Trecho do documento
Como afirmou o Papa Francisco: “os mais pobres são os que mais sofrem as piores
consequências de todas as agressões ambientais” (LS 48).
• O fracasso das políticas neoliberais
e o Estado Mínimo
O
neoliberalismo, com sua ênfase na desregulamentação, privatização e redução do
papel do Estado, tem se mostrado inadequado para enfrentar a complexidade dos
desafios climáticos atuais. O conceito de Estado Mínimo (para os pobres), da
mesma forma que desregulamenta as proteções sociais e ambientais, protege as
destruições e explorações, é, portanto, Estado Máximo (para os ricos). Essa
forma de Estado, preconizada pelo neoliberalismo como dogma, prioriza a
eficiência econômica e a acumulação privada sobre a proteção ambiental e
social, contribuindo para a vulnerabilidade das populações mais pobres e para a
degradação dos recursos naturais.
Porto
Alegre, assim como muitas outras cidades brasileiras, é exemplo estampado da
ineficácia dessa ideologia. Nos últimos quinze anos houve um desmonte
deliberado de todos os meios para uma gestão eficaz do bem comum; da
privatização ou extinção de departamentos especializados no cuidado com a
cidade ao sucateamento de seus meios de trabalho, demissão ou aposentadoria de
quadros técnicos especializados e desprezo a qualquer possibilidade de ingresso
de novos técnicos ou na formação de novas gerações. A falta de infraestrutura
adequada e políticas públicas eficientes, que poderiam mitigar os impactos das
mudanças climáticas, foram escancarados aos olhos de todo o país. A ausência de
um planejamento urbano resiliente e a precariedade dos serviços públicos vistos
em Porto Alegre, antes cidade referência em políticas públicas, são reflexos
diretos de um modelo de gestão que desvaloriza o papel do Estado como
garantidor do bem comum, submetendo o aparato estatal aos interesses das
grandes corporações privadas. Desde 2019 o governo do Rio Grande do Sul alterou
quase 500 pontos do Código Ambiental do estado; alterações que hoje se voltam
até mesmo contra os interesses daqueles que as promoveram, como o agronegócio,
que, em nome de uma ganância imediata, agora amarga enormes prejuízos.

Dados extraídos
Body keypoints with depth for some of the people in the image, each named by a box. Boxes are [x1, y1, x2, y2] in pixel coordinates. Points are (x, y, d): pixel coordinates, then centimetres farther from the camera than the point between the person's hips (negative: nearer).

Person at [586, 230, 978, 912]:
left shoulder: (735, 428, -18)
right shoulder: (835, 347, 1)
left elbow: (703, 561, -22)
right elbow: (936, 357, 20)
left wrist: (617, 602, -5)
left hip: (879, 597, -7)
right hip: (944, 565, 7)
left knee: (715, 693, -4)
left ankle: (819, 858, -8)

...

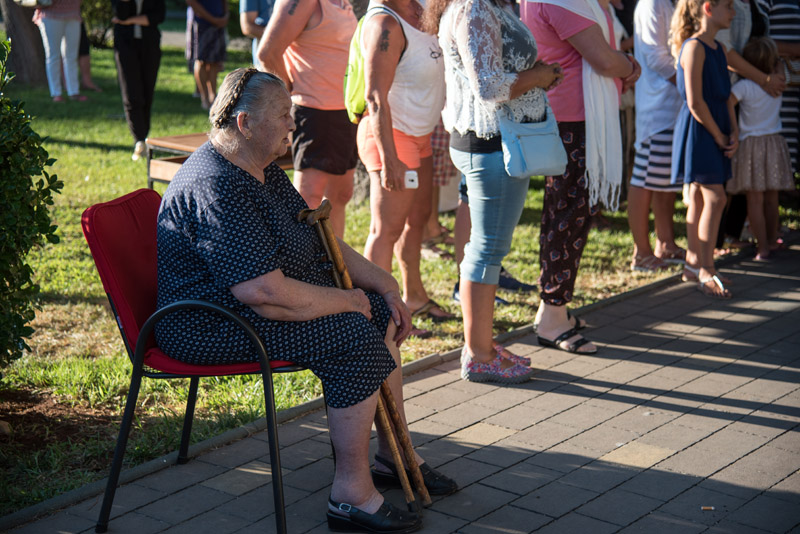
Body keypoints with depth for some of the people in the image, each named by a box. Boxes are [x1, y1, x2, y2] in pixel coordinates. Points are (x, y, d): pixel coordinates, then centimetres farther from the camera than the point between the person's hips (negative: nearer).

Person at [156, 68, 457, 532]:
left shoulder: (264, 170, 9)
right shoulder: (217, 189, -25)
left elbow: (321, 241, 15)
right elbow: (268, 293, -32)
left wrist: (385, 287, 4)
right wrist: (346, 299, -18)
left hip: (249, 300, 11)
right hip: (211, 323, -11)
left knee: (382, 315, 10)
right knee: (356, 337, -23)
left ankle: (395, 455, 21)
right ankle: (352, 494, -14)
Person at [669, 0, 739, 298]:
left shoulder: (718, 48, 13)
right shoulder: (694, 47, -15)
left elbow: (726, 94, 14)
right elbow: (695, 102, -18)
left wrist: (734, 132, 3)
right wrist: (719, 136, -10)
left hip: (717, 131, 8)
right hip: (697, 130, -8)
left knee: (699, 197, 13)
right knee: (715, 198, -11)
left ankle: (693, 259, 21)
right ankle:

---

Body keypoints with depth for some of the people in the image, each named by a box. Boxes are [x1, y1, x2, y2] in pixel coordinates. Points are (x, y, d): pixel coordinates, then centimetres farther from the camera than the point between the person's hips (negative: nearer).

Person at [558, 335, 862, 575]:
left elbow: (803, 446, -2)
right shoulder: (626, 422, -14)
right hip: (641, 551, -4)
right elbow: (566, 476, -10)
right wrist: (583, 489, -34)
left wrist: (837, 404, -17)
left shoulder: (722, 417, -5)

Enunciado A
Reproduza, por favor, a parte do trecho do documento que começa em "Como afirmou o" e termina em "dos recursos naturais.".
Enunciado B
Com base no trecho do documento, responda:
(i) Segundo o texto, o Estado Mínimo para os pobres é Estado Máximo para quem?
(ii) Há quantos anos houve, em Porto Alegre, o desmonte deliberado dos meios de gestão do bem comum?
(iii) Quantos pontos do Código Ambiental do estado o governo do Rio Grande do Sul alterou desde 2019?

Espaço para resposta A
Como afirmou o Papa Francisco: “os mais pobres são os que mais sofrem as piores
consequências de todas as agressões ambientais” (LS 48).
• O fracasso das políticas neoliberais
e o Estado Mínimo
O
neoliberalismo, com sua ênfase na desregulamentação, privatização e redução do
papel do Estado, tem se mostrado inadequado para enfrentar a complexidade dos
desafios climáticos atuais. O conceito de Estado Mínimo (para os pobres), da
mesma forma que desregulamenta as proteções sociais e ambientais, protege as
destruições e explorações, é, portanto, Estado Máximo (para os ricos). Essa
forma de Estado, preconizada pelo neoliberalismo como dogma, prioriza a
eficiência econômica e a acumulação privada sobre a proteção ambiental e
social, contribuindo para a vulnerabilidade das populações mais pobres e para a
degradação dos recursos naturais.

Espaço para resposta B
(i) Para os ricos.
(ii) Nos últimos quinze anos.
(iii) Quase 500.